Hamilton, New Zealand
We are now armed with a car, much to the fear of New Zealand’s pedestrians and drivers. Actually, the car is working out very well. New Zealand’s roads are very easy to drive on. The roads are wide, the distances between destinations are small, and there are few large cities to navigate. Unfortunately, our first car was not so cooperative. After we picked it up, we noticed some slight rumblings in the idle. Next a strange dashboard warning light appeared (a Chevrolet symbol with steam rising off of it). Finally, the car would hesitate at just the wrong moment (cutting across traffic, for instance) and then suddenly jerk into gear. We managed to limp back to Auckland and exchange the car to the very cooperative car rental agency who have provided us with a Suzuki station wagon to replace the Nissan Pulsar we had.
The New Zealand country is much more interesting, and we are discovering why everyone in Auckland refers to this as the “real” NZ. It is also interesting to visit towns in the countryside that don’t appear to have changed at all in the last 50 years. Many of them feel like English villages, unchanged by time. New Zealand (with the exception of Auckland) also appears to have imported English working class culture, so that when you visit a pub you could swear you were in Swansea or Liverpool.
We visited a small town in the country where we just stopped to buy some bread and cold cuts. As soon as we pulled up we saw a Maori women with a box of chocolates and a pack of cigarettes walking out of the store. The Indian merchant was walking after her yelling. Soon there were about 4 Maoris and lots of Indians shouting. The lady passed off the cigarettes to a man (her accomplice), but the shopkeepers were not fooled. We watched the scene for a while and then did our shopping. It was a very “Fiji” experience.
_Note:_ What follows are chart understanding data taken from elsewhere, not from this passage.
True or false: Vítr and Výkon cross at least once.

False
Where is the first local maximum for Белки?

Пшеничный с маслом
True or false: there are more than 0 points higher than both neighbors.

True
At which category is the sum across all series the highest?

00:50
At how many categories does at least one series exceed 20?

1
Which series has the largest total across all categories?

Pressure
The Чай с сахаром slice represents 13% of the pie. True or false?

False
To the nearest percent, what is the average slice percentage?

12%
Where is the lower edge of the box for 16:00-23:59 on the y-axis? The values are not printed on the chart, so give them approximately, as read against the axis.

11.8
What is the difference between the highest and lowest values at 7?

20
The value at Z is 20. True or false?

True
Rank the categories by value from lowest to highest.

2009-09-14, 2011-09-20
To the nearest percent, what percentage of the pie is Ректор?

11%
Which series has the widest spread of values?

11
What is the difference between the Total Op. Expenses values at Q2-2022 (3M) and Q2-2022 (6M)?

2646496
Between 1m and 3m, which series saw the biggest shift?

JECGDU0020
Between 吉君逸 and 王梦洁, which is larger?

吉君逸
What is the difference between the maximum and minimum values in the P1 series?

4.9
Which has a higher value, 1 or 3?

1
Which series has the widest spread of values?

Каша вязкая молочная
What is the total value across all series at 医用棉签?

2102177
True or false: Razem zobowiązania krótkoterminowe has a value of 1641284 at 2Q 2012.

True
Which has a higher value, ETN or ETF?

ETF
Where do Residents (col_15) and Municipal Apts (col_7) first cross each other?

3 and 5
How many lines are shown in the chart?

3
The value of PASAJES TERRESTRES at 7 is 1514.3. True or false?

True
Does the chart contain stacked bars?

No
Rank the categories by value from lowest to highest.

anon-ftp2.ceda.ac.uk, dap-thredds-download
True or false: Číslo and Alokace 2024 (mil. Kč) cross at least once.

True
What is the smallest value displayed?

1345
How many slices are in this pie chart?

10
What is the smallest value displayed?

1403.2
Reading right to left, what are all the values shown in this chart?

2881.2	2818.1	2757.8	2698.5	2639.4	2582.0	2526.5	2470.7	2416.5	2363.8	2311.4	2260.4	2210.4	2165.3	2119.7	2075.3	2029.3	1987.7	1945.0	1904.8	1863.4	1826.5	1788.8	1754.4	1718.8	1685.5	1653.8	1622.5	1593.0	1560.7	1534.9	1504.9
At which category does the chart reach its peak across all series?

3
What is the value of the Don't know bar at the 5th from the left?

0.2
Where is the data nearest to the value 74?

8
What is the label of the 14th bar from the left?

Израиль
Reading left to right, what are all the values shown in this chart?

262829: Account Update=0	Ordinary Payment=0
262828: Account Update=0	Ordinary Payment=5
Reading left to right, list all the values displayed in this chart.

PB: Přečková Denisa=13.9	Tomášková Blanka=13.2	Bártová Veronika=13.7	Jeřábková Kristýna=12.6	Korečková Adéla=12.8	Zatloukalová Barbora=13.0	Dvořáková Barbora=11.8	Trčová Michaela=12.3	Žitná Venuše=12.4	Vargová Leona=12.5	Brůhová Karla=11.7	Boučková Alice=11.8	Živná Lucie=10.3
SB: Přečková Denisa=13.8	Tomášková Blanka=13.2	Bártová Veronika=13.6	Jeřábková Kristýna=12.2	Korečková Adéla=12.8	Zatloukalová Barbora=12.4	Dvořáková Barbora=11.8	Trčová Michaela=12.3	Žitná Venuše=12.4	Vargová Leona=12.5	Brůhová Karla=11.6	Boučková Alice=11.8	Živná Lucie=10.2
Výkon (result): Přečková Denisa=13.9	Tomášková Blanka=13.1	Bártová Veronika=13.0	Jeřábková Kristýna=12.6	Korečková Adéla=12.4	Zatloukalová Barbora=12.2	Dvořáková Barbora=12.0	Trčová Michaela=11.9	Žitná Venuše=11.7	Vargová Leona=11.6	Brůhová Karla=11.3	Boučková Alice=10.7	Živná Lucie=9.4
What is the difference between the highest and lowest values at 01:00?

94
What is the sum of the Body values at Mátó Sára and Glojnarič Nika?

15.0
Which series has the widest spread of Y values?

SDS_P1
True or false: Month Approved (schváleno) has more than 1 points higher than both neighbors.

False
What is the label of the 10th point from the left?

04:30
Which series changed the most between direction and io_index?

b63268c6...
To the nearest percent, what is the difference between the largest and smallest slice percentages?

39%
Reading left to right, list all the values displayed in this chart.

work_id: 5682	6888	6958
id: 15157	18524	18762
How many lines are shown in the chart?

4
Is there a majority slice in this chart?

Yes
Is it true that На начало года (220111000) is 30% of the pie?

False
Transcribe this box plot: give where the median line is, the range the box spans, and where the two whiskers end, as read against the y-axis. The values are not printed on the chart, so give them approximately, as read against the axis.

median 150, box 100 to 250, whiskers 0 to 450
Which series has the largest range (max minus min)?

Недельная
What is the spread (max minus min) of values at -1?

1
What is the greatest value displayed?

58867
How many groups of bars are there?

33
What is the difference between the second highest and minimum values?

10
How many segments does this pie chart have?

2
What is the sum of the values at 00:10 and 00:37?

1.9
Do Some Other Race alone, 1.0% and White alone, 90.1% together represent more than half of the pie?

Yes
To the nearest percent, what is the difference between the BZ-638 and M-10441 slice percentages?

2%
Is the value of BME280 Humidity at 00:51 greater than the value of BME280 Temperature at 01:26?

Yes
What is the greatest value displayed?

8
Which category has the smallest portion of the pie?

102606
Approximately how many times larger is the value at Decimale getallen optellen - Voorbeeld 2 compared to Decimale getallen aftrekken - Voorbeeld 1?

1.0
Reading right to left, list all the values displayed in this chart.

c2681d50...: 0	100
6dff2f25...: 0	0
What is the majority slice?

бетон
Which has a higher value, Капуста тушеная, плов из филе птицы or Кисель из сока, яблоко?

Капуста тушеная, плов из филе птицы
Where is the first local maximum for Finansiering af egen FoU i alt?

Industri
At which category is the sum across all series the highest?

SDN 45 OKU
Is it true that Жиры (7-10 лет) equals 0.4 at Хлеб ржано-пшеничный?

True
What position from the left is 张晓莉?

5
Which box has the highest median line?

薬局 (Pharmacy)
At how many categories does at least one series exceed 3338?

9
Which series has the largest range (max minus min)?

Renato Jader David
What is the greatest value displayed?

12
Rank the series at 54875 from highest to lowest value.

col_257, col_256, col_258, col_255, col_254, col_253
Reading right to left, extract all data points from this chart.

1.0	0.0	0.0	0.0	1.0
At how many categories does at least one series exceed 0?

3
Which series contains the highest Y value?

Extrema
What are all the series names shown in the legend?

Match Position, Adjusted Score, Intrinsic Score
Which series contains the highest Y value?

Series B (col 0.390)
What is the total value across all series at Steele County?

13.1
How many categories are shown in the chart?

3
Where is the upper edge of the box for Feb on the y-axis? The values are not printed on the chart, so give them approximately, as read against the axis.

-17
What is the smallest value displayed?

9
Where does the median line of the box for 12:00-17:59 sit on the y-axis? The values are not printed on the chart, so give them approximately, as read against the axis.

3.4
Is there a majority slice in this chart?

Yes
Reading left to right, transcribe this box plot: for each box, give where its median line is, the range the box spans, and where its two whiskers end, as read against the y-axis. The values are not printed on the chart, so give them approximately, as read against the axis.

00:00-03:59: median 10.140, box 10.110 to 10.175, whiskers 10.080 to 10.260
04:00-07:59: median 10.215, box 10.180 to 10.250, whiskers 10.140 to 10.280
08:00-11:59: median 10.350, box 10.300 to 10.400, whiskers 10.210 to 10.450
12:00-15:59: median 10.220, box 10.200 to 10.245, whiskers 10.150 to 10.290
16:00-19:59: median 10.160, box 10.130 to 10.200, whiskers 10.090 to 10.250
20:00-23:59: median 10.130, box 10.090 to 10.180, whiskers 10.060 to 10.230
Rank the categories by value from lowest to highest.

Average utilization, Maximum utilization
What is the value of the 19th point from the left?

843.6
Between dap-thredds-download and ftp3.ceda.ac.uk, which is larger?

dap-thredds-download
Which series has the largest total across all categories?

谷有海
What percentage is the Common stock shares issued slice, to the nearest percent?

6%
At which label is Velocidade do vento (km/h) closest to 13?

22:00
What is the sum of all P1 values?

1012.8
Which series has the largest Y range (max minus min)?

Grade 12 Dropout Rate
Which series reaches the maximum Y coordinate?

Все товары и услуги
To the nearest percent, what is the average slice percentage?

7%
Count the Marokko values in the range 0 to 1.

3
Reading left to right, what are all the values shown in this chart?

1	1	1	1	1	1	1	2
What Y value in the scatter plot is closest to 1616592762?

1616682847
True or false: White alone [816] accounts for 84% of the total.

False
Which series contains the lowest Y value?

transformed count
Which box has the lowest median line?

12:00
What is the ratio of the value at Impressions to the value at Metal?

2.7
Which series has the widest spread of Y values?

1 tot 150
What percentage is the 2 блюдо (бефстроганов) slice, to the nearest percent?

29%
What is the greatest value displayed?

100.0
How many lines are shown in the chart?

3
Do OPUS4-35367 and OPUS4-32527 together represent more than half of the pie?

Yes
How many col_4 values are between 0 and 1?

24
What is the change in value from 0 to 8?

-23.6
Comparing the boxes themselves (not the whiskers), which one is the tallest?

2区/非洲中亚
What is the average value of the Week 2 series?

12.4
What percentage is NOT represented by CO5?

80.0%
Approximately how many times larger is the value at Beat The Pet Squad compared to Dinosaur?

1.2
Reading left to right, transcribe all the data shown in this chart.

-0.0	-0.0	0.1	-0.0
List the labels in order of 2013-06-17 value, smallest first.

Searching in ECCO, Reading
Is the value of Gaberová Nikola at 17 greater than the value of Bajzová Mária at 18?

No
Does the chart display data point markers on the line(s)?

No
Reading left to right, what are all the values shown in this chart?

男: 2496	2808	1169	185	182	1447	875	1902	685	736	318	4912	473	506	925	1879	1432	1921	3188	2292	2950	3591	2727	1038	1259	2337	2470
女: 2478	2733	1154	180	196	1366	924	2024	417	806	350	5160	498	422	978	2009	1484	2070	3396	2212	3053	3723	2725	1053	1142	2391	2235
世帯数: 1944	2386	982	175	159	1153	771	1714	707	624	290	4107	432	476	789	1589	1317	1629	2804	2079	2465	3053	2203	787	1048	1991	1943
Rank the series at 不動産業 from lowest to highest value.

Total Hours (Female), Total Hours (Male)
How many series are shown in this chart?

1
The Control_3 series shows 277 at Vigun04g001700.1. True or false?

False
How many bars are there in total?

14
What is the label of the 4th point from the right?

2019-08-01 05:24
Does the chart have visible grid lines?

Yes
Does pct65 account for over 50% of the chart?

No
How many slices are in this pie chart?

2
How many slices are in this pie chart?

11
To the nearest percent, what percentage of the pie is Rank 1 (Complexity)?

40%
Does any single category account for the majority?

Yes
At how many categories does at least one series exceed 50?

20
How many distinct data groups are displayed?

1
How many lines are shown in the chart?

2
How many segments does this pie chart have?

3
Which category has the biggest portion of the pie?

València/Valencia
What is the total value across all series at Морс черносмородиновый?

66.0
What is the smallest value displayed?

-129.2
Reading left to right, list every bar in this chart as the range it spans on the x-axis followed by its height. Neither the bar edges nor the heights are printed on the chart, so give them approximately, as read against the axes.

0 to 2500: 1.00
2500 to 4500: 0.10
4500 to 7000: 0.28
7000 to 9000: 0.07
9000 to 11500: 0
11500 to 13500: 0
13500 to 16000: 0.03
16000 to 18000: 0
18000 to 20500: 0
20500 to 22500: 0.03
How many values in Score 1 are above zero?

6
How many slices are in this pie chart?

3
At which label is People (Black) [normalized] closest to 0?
On Sunday, while in the Bay of Islands (North of Auckland) we managed to get a nice day of salt water fishing in. The fishing trip was very cheap (only $20 US) for each of us, and the intended catch was snapper. We had a nice day out on the water (even though it was sometimes hailing with 60 knot winds), but did not catch much, I caught a baby snapper but had to throw him back. Another guy on the boat caught a small one and that was it. The day was not a total wash as a couple of bottlenose dolphins swam with us part of the way back to the wharf. They were surfacing and jumping, each time checking out our old chugger boat.
Today we are in Hamilton which is NZ’s fifth largest town and mostly a college town. It is about one hour south of Auckland, and is mostly a stopover for tourists as there is not a lot to do here. Tomorrow we go to Waitomo, home of the caves with the glowing worms. These worms are the larvae of a certain kind of fly that excrete their glowing feces in a long string. Other insects are then attracted to this fecal glow stick and get trapped and up they go into the larvae’s lair. It sounds interesting, so we are off to the glowing poo caves.